If this is true, it makes sense to ask the intuitive question:
Would a given photon pass a given detector?
for all given angles, even if the angle is not set during a particular experiment.
We will now see that this is impossible given our experimental results.
Let's introduce the following notation, where upper case means pass, and lower case means no pass, e.g.:
AbC
: photon 1 and 2 would pass A, would not pass B, and would pass C
aBc
: photon 1 and 2 would not pass a, would pass B, and would not pass C
And let's denote an unknown state by not adding it at all, e.g. Ab
means:
pass A, does not pass b, and not sure about C
Since we only have two entangled photons, our experiments can only tell us about statics involving pairwise results (AB
, AC
and BC
).
So the trick is to make an inequality using the pairwise information that we have:
Ac <= Ab + Bc
which is impossible because experiments tell us that:
Ac
= 50 since separated by 45 degrees
Ab
= 15, since if A passes, usually so does the nearby 22.5 degree B
Bc
= 15, since if B passes, usually so does the nearby 22.5 degree C
and thus:
50 <= 15 + 15
The inequality can be seen directly the Venn Diagram, since the region Ac
is entirely contained in Ab
union Bc
.
But we can also obtain it algebraically by expanding Ac
, Ab
and Bc
into their constituents (the smallest regions of the Venn diagram):
Ac = ABc + Abc
Ab = AbC + Abc
Bc = ABc + aBc
and then:
ABc + Abc <= (AbC + Abc) + (ABc + aBc)
0 + 0 <= (AbC + 0 ) + (0 + aBc)
0 <= AbC + aBc
since AbC
+ aBc
must be positive.
So our premise that photons know in advance what they will do must be false.
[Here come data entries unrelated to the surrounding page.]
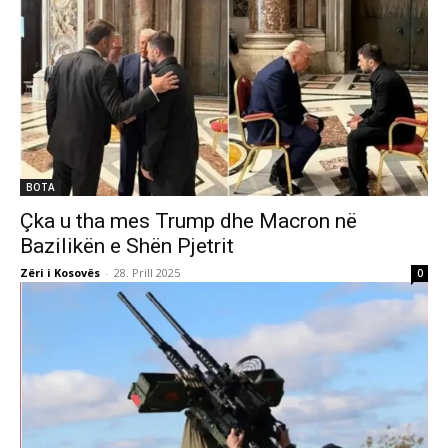
BOTA
Çka u tha mes Trump dhe Macron në
Bazilikën e Shën Pjetrit
Zëri i Kosovës
-
28. Prill 2025
0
It does seem that the decision to pass or not a given polarizer is a fundamental randomness present in nature, not a limitation or our experimental technology!
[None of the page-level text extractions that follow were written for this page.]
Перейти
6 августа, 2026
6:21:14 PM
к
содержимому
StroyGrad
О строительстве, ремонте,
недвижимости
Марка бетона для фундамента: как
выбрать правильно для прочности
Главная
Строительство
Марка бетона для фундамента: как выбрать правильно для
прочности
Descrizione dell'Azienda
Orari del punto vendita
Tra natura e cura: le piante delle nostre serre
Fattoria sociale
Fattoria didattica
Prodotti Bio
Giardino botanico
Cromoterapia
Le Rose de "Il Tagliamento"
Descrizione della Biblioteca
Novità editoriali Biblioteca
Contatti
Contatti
But then how is it possible that they always give the same results on identical angles?
The only solution seems to be something along: when one of them reaches the measurement device, it somehow communicates the other what it decided to do faster than light (non-locality), so that the other will do the same.
Or something more complicated like "both photons communicate with each other and with the polarizers at all times" (and therefore faster than light).
How are entangled photons generated after all?
I think it is always useful to have the basics of the experiment in mind.
In the case of photons, there is one extremely well known and relatively easy/precise way of doing it: spontaneous parametric down-conversion.
You basically just shine a laser at a special crystal, and at some very rare events, an incoming photon gets converted to an entangled pair coming out at a weird angle, unlike the rest o the beam that goes straight. And you calibrate the laser intensity so that you don't get more than one entangled pair at a time, so you know for sure which photon is entangled with each photon.
This is a great video about it, which actually shows a optical table generating such photons: https://www.youtube.com/watch?v=1MaOqvnkBxk
Since photon pair creation time is random, in the experiment we are only able to observe events where at least one of the photons passed through one of the filters. So what we do is to count:
- did we get two hits at a given time (coincidence)
- or just one (non-coincidence)
and double blocks (aa
, bb
, cc
) are never truly directly observed.